Vsevolod Y. Polotsky, M.D., Ph.D.
Dr. Polotsky is a world-renowned expert in animal models of obstructive sleep apnea, and metabolic complications of sleep apnea. Dr. Polotsky was trained in biochemistry at the NIH, in molecular biology at Yale University, and in sleep physiology at the Johns Hopkins University. Dr. Polotsky’s career has been dedicated to extensive studies of the pathogenesis of sleep disordered breathing. During his pulmonary fellowship he extensively studied ventilatory control and sleep in mice. His laboratory developed a mouse model of intermittent hypoxia mimicking the oxyhemoglobin profile in human OSA. Dr. Polotsky pioneered studies of glucose and lipid metabolism in sleep apnea. Dr. Polotsky has a track record of studying metabolic pathways in vivo and in vitro, breeding transgenic mice and using pharmacological inhibitors. He had continuous NIH funding since his graduation from pulmonary fellowship in 2002. Dr. Polotsky’s seminal work uncovered (1) mechanisms by which sleep disordered breathing contribute to the development and progression of insulin resistance, glucose intolerance and type 2 diabetes, including the role of the sympathetic nervous system and carotid bodies; (2) pathways by which obstructive sleep apnea perturbs lipid metabolism and leads to progression of atherosclerosis; and (3) relationships between obstructive sleep apnea and non-alcoholic fatty liver disease.
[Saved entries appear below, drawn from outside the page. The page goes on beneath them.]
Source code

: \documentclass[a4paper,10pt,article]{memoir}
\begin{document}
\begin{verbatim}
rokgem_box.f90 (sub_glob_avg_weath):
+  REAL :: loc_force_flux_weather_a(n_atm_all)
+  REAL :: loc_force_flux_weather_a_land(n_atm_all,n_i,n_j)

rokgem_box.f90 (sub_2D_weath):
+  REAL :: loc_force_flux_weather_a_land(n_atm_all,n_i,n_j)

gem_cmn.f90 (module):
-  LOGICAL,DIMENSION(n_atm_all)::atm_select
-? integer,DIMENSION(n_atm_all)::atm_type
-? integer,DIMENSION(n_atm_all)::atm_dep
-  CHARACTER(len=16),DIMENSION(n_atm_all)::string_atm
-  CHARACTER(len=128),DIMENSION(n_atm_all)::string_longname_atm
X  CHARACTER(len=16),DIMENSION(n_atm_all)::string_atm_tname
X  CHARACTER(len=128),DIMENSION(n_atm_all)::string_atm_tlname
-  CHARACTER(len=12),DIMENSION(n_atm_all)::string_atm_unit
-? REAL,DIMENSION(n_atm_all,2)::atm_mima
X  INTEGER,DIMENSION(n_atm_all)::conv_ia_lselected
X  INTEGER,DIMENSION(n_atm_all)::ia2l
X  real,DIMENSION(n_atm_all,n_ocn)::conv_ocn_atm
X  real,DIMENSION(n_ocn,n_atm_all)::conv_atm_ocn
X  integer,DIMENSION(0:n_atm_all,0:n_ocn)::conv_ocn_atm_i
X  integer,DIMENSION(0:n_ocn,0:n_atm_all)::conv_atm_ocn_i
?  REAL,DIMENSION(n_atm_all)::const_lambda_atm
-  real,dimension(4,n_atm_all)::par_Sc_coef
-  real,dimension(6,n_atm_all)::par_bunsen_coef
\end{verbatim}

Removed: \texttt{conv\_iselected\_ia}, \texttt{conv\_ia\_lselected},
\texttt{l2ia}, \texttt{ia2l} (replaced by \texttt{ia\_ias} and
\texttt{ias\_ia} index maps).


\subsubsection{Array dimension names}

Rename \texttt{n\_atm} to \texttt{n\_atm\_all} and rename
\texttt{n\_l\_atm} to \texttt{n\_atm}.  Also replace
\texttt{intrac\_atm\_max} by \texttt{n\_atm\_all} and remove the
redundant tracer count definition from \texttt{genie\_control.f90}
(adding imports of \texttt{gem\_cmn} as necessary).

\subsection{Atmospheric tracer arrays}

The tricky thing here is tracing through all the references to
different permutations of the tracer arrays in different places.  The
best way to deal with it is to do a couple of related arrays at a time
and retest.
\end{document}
His current research interests are in chemo-genetic manipulation of the innervation of upper airway musculature with a goal toward developing gene therapy of obstructive sleep apnea, the role of leptin in respiratory and cardiovascular physiology and interactions of asthma and high fat diet. He has supported numerous fellows and students in his laboratory from around the world. Dr. Polotsky is also former chair of the American Thoracic Society (ATS) Sleep and Respiratory Neurobiology Assembly; Director of Sleep Basic Research at Johns Hopkins; and has served on the Editorial Board of several journals including Journal of Applied Physiology, Frontiers in Sleep Medicine, American Journal of Respiratory and Critical Care Medicine, and the European Respiratory Journal. He directs the Johns Hopkins Genetics/Genomics of Sleep T32 training grant.